- Occupations: Documentary director, writer, and producer
- Known for: Founding Docutainment Films
- Spouse: Luis Rodriguez (m. 2017)

= Ron Davis (filmmaker) =

American filmmaker

Ron Davis is an American documentary film director, writer and producer. He is the founder of Docutainment Films.

== Early life and career ==
Davis founded Docutainment Films in Wellington, Florida to produce his documentaries. Davis married Luis Rodriguez in 2017.

== Pageant ==

In 2008 Davis released his directorial debut Pageant, which featured the 2005 Miss Gay America female impersonator pageant. He co-wrote, co-produced and co-directed the feature-length documentary that followed five drag queens as they competed for the title. During its showings at film festivals the movie became "critically acclaimed", and was awarded festival prizes. Pageant received its television broadcast debut on the Sundance Channel after winning a total of ten awards from film festivals. Davis became a full-time documentary maker in 2010, two years after the release of Pageant.

== Miss You Can Do It ==

In 2013, Davis released his second directorial effort Miss You Can Do It, an original HBO documentary. The film featured Abbey Curran, who became Miss Iowa USA in 2008 and the first woman with a disability to compete in the Miss USA Pageant. Miss You Can Do It follows Curran as well as eight young women from around the US with special needs as they participate in the 2008 Miss You Can Do It Pageant in Kewanee, Illinois. The film debuted at the Palm Beach International Film Festival Friday on April 5, 2013 and received its first television broadcast in June 2013.

== Harry & Snowman ==
In 2015, Davis premiered his third feature documentary, Harry & Snowman, at the Full Frame Documentary Film Festival. Snowman was an old Amish plow horse that Dutch immigrant Harry deLeyer rescued off a truck that was bound for the meat and glue factory for only $80. Less than two years after he rescued Snowman, they rose to become the national show jumping champions and were the Cinderella story and media darlings of late 1950s and 1960s.

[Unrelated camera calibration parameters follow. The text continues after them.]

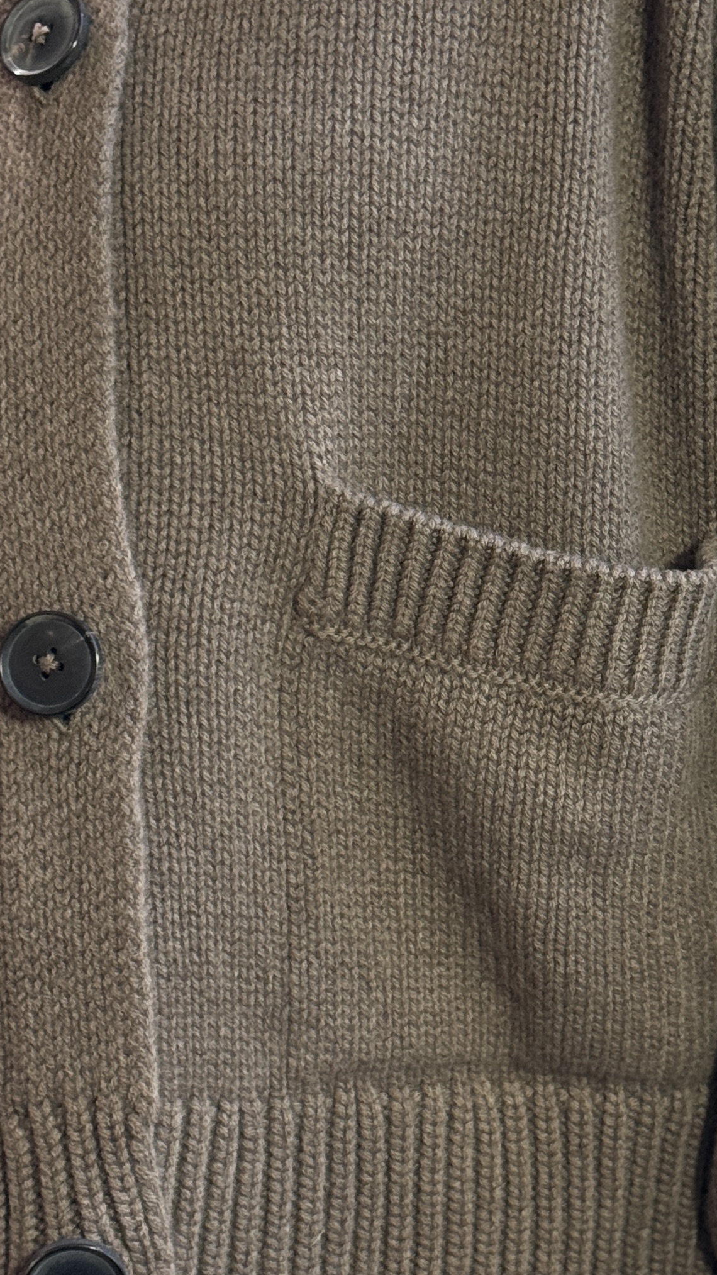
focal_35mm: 104
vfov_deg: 20.6
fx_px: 3516
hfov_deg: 11.6
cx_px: 574
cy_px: 642
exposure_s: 1/100
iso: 80
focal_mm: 6.76
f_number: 1.78
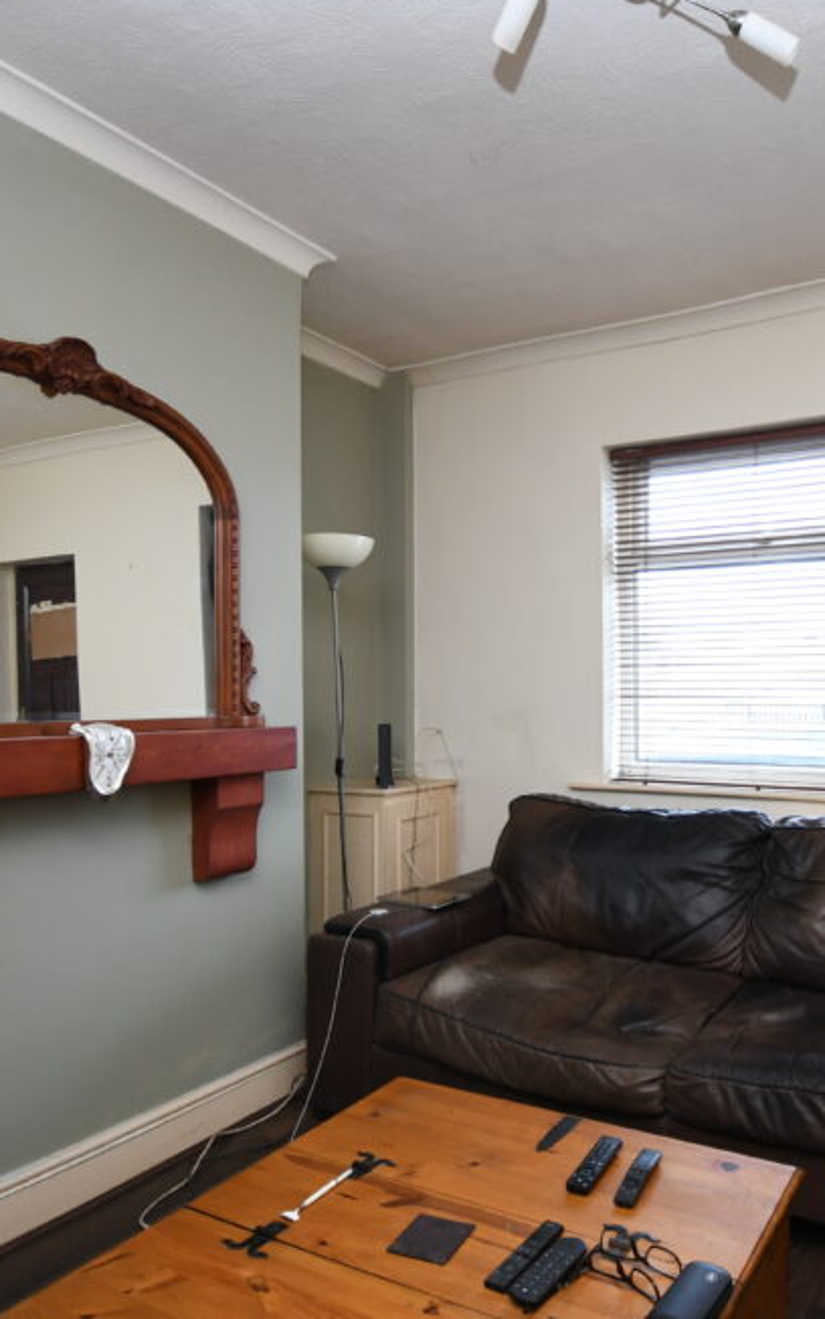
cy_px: 682
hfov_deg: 49.5
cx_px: 599
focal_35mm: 24
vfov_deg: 74.7
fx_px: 863
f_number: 4.5
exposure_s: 1/13
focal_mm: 10
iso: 560
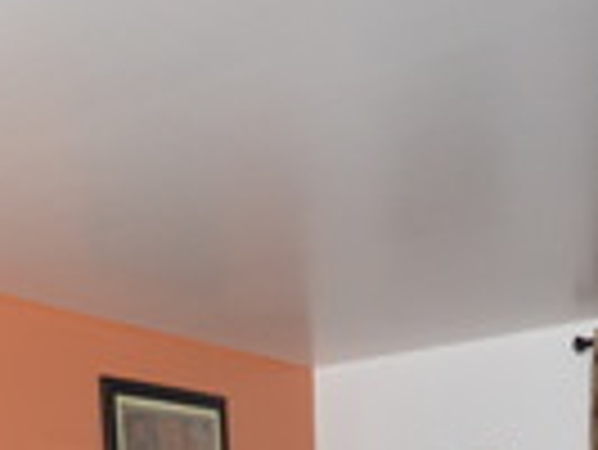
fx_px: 1124
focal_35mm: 65
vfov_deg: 18.4
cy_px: 776
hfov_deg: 29.8
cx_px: 288
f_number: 3.5
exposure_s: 1/60
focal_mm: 10
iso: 1000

The film won ten film festival awards, including the 2015 Nantucket Film Festival Audience Award for Best Documentary, the Woods Hole Film Festival, Best of the Fest Audience Award, the New Orleans Film Festival Audience Award for Best Documentary and the Prescott Film Festival Audience Award for Best Documentary. Harry & Snowman was released theatrically on September 30, 2016 by FilmRise. and went on to become one of the top grossing theatrical documentaries of 2016. The film was a NYT Critics' Pick, and the Los Angeles Times praised the film as "captivating".

==Life In The Doghouse==
In 2019 June, Netflix released Davis’ Life In the Doghouse, a documentary that follows a couple, Danny Robertshaw and Ron Danta, running the Danny & Ron's Rescue from their own home, ever since Hurricane Katrina made catastrophic landfall in the United States’ Gulf Coast in August 2005. With thirteen years operating the business and 10,000 dogs rescued, the documentary aimed to inspire viewers to do the same.

The film won Best Documentary at the Tryon International Film Festival and Audience Award at The Rochester LGBT Film Festival. The documentary was also the Official Selection at the Frameline San Francisco International LGBT Film Festival, Provincetown Film Festival, and Newport Film.